Lines in which "desempenho" appears should be pulled from the data below.

§

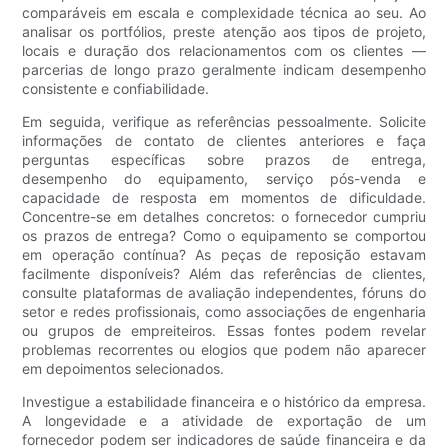
comparáveis ​​em escala e complexidade técnica ao seu. Ao
analisar os portfólios, preste atenção aos tipos de projeto,
locais e duração dos relacionamentos com os clientes —
parcerias de longo prazo geralmente indicam desempenho
consistente e confiabilidade.
Em seguida, verifique as referências pessoalmente. Solicite
informações de contato de clientes anteriores e faça
perguntas específicas sobre prazos de entrega,
desempenho do equipamento, serviço pós-venda e
capacidade de resposta em momentos de dificuldade.
Concentre-se em detalhes concretos: o fornecedor cumpriu
os prazos de entrega? Como o equipamento se comportou
em operação contínua? As peças de reposição estavam
facilmente disponíveis? Além das referências de clientes,
consulte plataformas de avaliação independentes, fóruns do
setor e redes profissionais, como associações de engenharia
ou grupos de empreiteiros. Essas fontes podem revelar
problemas recorrentes ou elogios que podem não aparecer
em depoimentos selecionados.
Investigue a estabilidade financeira e o histórico da empresa.
A longevidade e a atividade de exportação de um
fornecedor podem ser indicadores de saúde financeira e da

§

_Reply to the exercise_:
parcerias de longo prazo geralmente indicam desempenho
desempenho do equipamento, serviço pós-venda e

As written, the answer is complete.